→ **Exercise goal**
In the data that follows, find each line containing "nominator" and copy it.

→ **Source records**
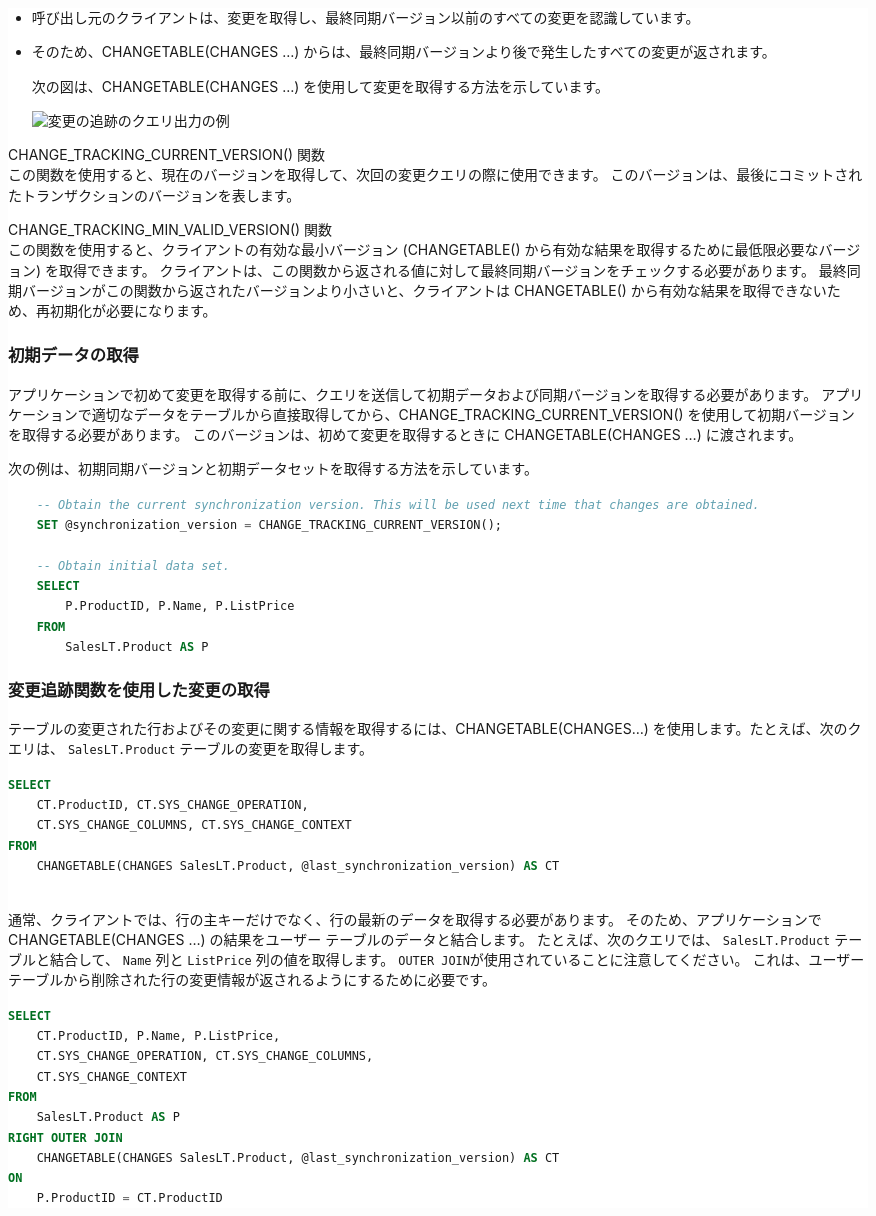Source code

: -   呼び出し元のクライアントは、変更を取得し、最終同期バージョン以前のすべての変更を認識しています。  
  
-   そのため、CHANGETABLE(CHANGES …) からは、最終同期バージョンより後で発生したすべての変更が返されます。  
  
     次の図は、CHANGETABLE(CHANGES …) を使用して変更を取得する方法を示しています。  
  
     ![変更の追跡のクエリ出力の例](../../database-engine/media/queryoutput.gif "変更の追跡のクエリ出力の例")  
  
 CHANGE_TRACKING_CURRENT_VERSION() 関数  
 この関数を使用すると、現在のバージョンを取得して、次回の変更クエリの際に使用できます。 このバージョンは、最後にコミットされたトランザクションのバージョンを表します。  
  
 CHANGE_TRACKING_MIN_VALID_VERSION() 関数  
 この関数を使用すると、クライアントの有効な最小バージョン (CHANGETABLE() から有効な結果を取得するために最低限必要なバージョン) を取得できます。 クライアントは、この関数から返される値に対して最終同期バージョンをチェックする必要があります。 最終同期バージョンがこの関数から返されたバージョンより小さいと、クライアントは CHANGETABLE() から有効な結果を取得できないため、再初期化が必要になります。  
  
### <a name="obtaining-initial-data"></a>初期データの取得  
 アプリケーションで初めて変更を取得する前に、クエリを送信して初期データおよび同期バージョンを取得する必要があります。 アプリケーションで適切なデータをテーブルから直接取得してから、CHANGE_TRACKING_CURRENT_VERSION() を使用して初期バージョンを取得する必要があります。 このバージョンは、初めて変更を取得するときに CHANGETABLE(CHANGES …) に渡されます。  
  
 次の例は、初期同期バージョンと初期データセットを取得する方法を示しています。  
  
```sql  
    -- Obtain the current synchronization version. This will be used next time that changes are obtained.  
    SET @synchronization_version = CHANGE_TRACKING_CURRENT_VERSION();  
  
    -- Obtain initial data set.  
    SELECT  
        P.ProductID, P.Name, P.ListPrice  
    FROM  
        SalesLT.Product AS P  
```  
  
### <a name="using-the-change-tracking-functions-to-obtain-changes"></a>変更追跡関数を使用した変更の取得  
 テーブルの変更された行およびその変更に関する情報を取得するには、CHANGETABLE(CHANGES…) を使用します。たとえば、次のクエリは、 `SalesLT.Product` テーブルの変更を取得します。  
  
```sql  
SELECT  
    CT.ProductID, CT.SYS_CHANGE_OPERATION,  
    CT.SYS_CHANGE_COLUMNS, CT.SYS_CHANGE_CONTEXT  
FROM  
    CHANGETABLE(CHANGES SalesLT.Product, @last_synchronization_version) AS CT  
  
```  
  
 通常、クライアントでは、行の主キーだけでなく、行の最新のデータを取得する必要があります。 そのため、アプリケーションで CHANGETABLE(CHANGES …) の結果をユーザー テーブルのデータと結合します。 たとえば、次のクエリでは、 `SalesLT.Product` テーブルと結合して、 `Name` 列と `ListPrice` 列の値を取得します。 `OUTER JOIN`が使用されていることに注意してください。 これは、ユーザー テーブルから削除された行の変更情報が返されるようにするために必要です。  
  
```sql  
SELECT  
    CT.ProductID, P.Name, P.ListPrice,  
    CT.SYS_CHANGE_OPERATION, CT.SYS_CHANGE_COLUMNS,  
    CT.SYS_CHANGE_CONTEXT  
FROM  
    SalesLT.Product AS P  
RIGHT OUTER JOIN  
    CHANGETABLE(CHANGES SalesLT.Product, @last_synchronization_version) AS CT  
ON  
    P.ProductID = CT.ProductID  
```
...
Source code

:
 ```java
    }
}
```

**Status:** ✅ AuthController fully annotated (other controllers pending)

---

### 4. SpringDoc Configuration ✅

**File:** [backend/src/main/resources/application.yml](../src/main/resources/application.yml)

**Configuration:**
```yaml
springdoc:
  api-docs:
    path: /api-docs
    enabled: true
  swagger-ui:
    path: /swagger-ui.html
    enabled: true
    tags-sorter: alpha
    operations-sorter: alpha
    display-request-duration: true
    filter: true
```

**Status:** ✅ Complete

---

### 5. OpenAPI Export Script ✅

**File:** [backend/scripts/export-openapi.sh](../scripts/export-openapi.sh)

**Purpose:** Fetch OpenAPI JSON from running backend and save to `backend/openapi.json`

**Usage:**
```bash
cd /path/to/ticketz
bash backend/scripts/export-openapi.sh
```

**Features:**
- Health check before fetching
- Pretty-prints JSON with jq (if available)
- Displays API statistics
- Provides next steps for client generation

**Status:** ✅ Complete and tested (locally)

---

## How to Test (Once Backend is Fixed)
--
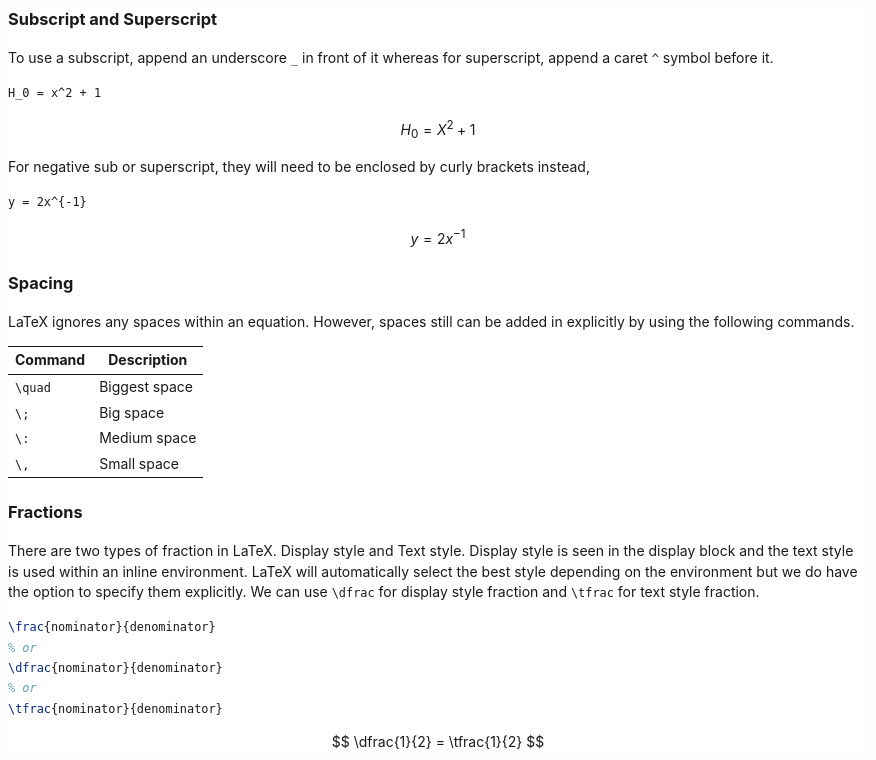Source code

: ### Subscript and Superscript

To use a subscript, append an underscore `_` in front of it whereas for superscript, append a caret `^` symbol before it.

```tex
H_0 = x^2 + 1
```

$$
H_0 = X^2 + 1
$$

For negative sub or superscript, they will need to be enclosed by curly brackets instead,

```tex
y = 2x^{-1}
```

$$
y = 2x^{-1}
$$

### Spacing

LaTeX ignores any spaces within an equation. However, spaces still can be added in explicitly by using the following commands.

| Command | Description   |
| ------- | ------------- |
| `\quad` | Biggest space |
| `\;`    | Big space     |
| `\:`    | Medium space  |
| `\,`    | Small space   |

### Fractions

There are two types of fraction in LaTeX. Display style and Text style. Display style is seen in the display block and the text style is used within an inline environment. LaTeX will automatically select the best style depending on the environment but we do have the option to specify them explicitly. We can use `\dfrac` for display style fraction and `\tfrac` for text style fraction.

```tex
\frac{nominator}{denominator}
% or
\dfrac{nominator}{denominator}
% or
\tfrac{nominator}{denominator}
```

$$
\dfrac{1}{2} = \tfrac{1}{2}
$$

→ **Your response**
\frac{nominator}{denominator}
\dfrac{nominator}{denominator}
\tfrac{nominator}{denominator}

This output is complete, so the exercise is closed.